**WHAT NEEDS TO BE DONE:** In the entries that follow, how many lines hold "this"? Nothing but the number is expected.

**LISTED ENTRIES:**
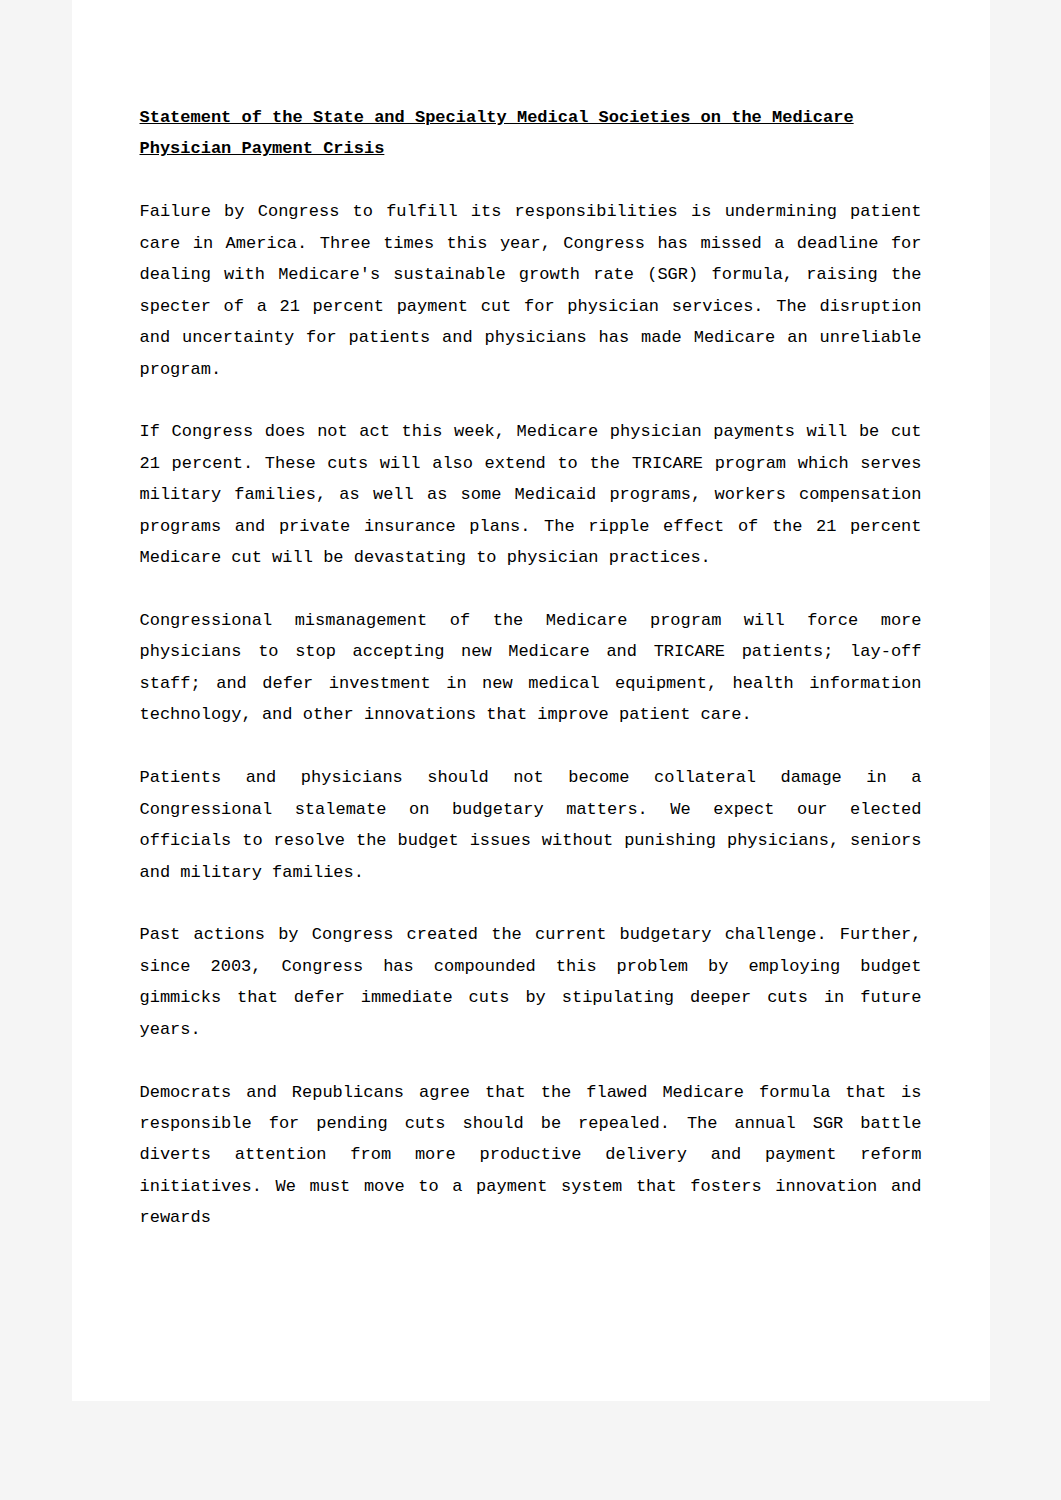Statement of the State and Specialty Medical Societies on the Medicare Physician Payment Crisis
Failure by Congress to fulfill its responsibilities is undermining patient care in America. Three times this year, Congress has missed a deadline for dealing with Medicare's sustainable growth rate (SGR) formula, raising the specter of a 21 percent payment cut for physician services. The disruption and uncertainty for patients and physicians has made Medicare an unreliable program.
If Congress does not act this week, Medicare physician payments will be cut 21 percent. These cuts will also extend to the TRICARE program which serves military families, as well as some Medicaid programs, workers compensation programs and private insurance plans. The ripple effect of the 21 percent Medicare cut will be devastating to physician practices.
Congressional mismanagement of the Medicare program will force more physicians to stop accepting new Medicare and TRICARE patients; lay-off staff; and defer investment in new medical equipment, health information technology, and other innovations that improve patient care.
Patients and physicians should not become collateral damage in a Congressional stalemate on budgetary matters. We expect our elected officials to resolve the budget issues without punishing physicians, seniors and military families.
Past actions by Congress created the current budgetary challenge. Further, since 2003, Congress has compounded this problem by employing budget gimmicks that defer immediate cuts by stipulating deeper cuts in future years.
Democrats and Republicans agree that the flawed Medicare formula that is responsible for pending cuts should be repealed. The annual SGR battle diverts attention from more productive delivery and payment reform initiatives. We must move to a payment system that fosters innovation and rewards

**REPLY:** 3